--- Start Document ---
For more about Ratatouille and the Ratatouille Blu-ray release, see Ratatouille Blu-ray Review published by Brandon A. DuHamel on November 14, 2007 where this Blu-ray release scored 4.5 out of 5.
Starring: Patton Oswalt, Ian Holm, Lou Romano, Brian Dennehy, Peter Sohn, John Ratzenberger
Directors: Brad Bird, Jan Pinkava
» See full cast & crew
Ratatouille Blu-ray Review
Pixar continues to amaze with this heartwarming tale of individualism and the joy of realizing your dreams
Reviewed by Brandon A. DuHamel, November 14, 2007
From Disney-Pixar comes Ratatouille, the touching tale of Remy (Patton Oswalt), a lonely and misunderstood rat. When Remy reads the book (yes, he can read!) "Anyone Can Cook," by the famous French chef, Gusteau, he discovers his one true love in the art of haute cuisine. Remy is misunderstood by his fellow rats because he aspires to be more than just a scrounger. Remy wants to live, create and to be set free from his humdrum existence as a bottom dweller.
--- End Document ---
Complete the following:
**a)** Answer these questions using the Ratatouille review:
(i) What score out of 5 did this Blu-ray release receive?
(ii) Who voices Remy?
(iii) What is the title of the book Remy reads?
**b)** Write out the Ratatouille review word for word, between "Starring: Patton Oswalt, Ian" and "a bottom dweller.", inclusive.
--- Start Entries shown ---
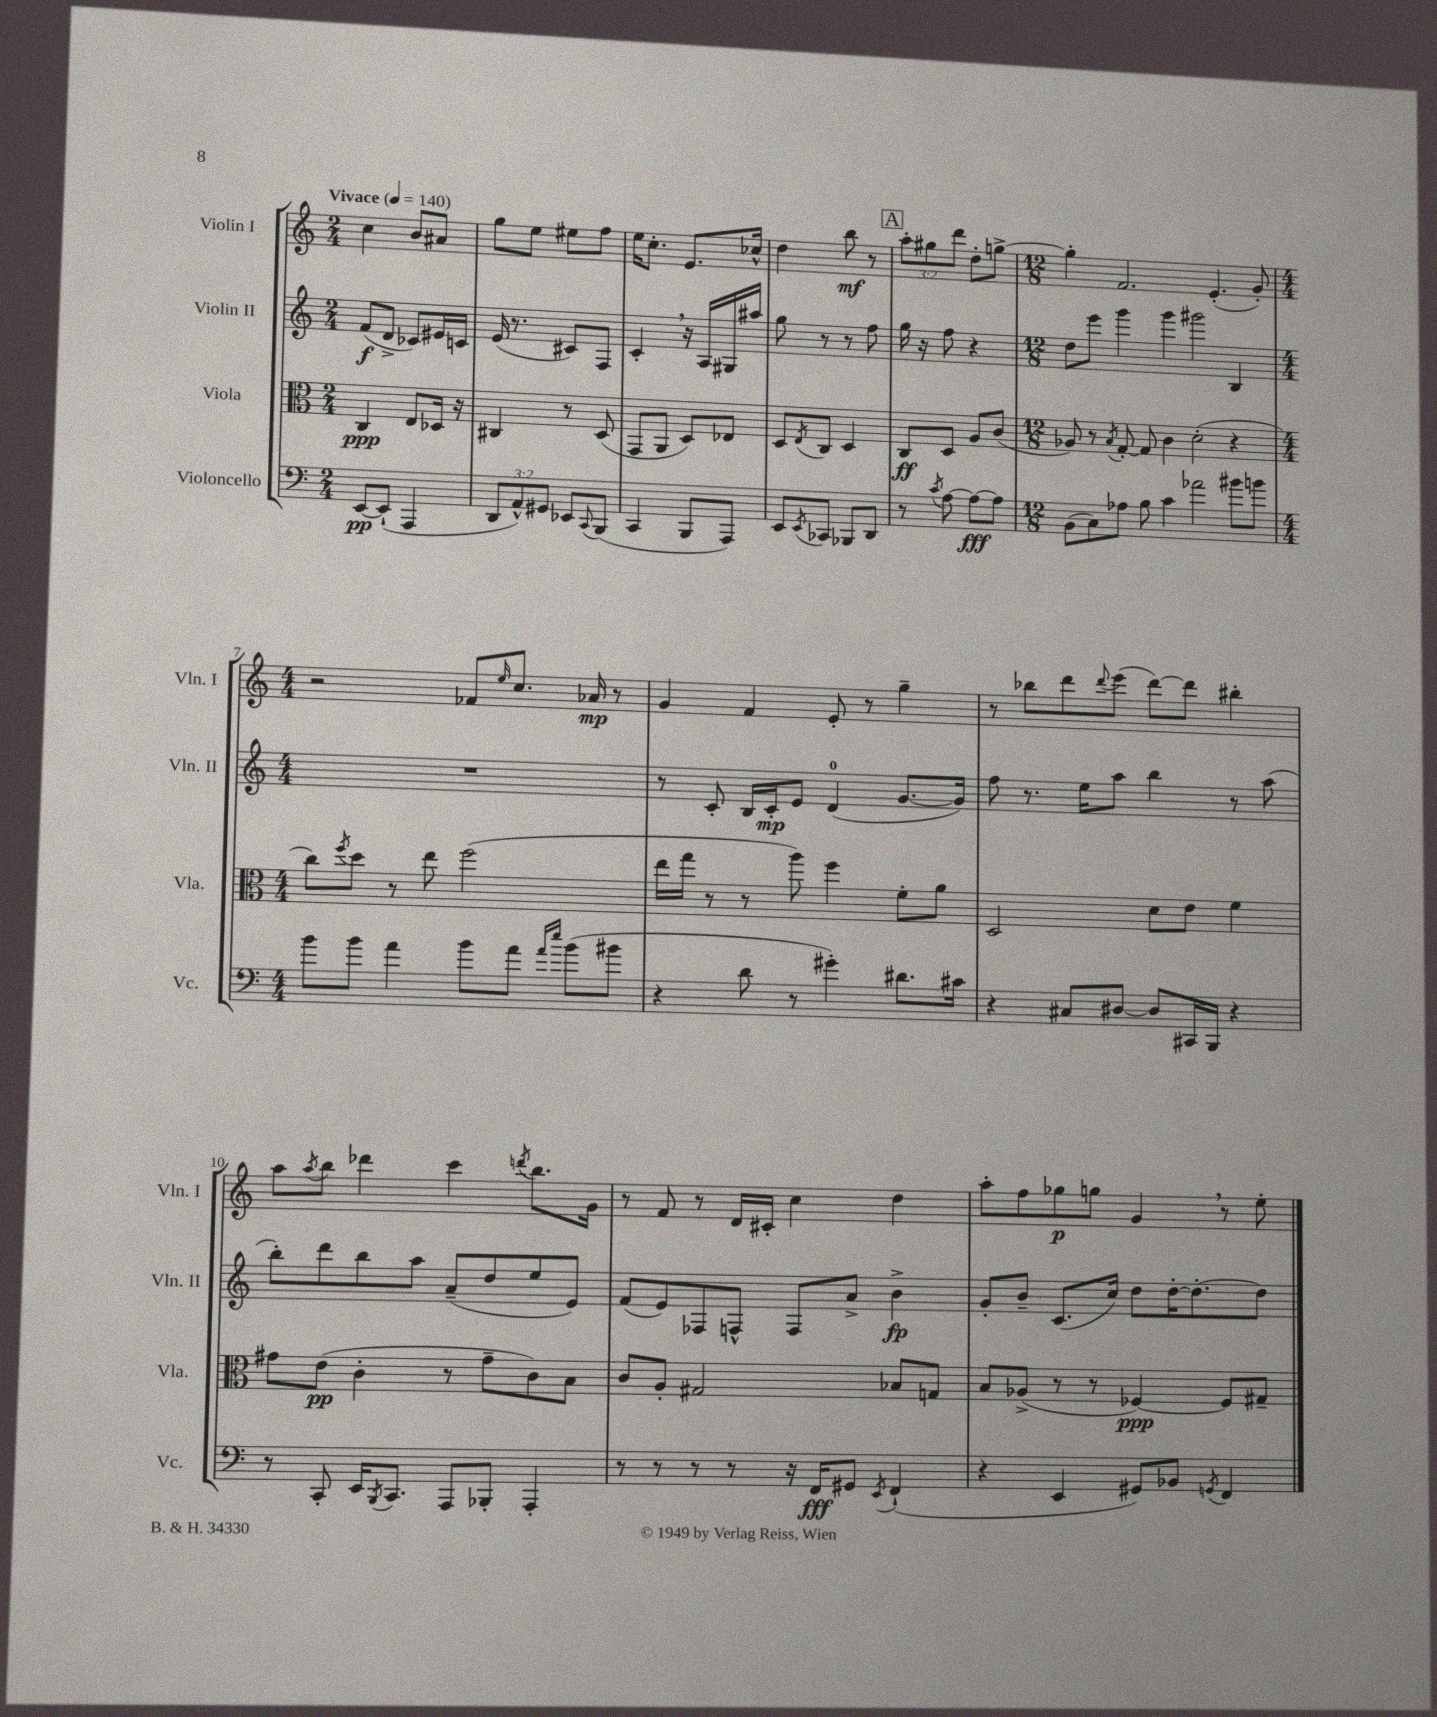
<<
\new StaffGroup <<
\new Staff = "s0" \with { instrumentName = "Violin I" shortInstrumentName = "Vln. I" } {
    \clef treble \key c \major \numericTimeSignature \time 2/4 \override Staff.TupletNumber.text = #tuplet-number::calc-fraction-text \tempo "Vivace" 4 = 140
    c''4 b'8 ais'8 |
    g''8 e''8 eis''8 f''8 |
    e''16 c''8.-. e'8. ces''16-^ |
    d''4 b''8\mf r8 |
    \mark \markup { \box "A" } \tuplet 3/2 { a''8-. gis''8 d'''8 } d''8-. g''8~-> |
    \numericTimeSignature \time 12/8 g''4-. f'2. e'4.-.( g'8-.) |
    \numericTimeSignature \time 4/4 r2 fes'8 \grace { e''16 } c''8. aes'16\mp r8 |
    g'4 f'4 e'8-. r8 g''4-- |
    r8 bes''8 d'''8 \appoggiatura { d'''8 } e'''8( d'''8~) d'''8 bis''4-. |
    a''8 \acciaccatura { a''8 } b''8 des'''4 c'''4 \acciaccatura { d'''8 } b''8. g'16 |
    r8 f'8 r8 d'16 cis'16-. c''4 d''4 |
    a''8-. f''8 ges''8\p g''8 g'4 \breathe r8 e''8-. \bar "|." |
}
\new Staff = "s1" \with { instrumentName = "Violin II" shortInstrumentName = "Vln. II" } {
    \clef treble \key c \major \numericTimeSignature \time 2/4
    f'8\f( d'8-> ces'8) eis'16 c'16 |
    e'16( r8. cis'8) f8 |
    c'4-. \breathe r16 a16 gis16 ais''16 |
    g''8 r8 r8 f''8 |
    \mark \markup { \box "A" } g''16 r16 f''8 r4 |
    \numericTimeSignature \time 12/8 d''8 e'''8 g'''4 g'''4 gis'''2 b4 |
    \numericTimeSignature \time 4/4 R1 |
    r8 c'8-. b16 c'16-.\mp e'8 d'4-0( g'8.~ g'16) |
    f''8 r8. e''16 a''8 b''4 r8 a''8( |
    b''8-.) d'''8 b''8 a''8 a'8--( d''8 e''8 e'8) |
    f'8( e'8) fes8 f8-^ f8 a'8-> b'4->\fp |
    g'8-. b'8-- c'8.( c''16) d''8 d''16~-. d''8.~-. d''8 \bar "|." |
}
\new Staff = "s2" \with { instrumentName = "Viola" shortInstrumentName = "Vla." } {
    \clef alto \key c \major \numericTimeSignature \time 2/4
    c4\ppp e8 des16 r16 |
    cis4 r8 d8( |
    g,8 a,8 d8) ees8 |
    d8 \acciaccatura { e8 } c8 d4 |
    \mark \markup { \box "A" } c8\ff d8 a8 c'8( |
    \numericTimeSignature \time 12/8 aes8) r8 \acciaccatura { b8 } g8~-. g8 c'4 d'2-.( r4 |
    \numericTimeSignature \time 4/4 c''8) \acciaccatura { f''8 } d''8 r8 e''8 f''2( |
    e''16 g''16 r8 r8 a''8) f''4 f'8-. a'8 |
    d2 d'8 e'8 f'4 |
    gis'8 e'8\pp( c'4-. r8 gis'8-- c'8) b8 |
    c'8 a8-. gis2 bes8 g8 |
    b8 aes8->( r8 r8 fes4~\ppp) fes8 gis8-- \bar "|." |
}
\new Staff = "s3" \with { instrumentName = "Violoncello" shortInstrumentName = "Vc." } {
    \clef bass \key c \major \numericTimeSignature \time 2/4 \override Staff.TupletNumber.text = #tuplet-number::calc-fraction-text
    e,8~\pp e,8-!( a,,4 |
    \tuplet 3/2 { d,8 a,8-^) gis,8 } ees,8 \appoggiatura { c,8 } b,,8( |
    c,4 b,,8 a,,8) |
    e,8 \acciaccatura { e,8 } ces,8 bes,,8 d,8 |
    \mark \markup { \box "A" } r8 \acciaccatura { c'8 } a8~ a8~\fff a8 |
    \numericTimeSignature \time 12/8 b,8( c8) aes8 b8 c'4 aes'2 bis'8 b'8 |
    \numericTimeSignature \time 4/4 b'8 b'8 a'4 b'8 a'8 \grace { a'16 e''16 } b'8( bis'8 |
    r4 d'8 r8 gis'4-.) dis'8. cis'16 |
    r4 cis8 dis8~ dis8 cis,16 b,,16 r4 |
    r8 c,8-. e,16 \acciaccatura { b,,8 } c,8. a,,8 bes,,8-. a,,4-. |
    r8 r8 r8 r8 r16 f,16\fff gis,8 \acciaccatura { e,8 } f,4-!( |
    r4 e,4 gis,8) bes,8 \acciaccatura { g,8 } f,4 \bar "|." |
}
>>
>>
--- End Entries shown ---
Expected responses:
**a)**
(i) 4.5
(ii) Patton Oswalt
(iii) "Anyone Can Cook"

**b)**
Starring: Patton Oswalt, Ian Holm, Lou Romano, Brian Dennehy, Peter Sohn, John Ratzenberger
Directors: Brad Bird, Jan Pinkava
» See full cast & crew
Ratatouille Blu-ray Review
Pixar continues to amaze with this heartwarming tale of individualism and the joy of realizing your dreams
Reviewed by Brandon A. DuHamel, November 14, 2007
From Disney-Pixar comes Ratatouille, the touching tale of Remy (Patton Oswalt), a lonely and misunderstood rat. When Remy reads the book (yes, he can read!) "Anyone Can Cook," by the famous French chef, Gusteau, he discovers his one true love in the art of haute cuisine. Remy is misunderstood by his fellow rats because he aspires to be more than just a scrounger. Remy wants to live, create and to be set free from his humdrum existence as a bottom dweller.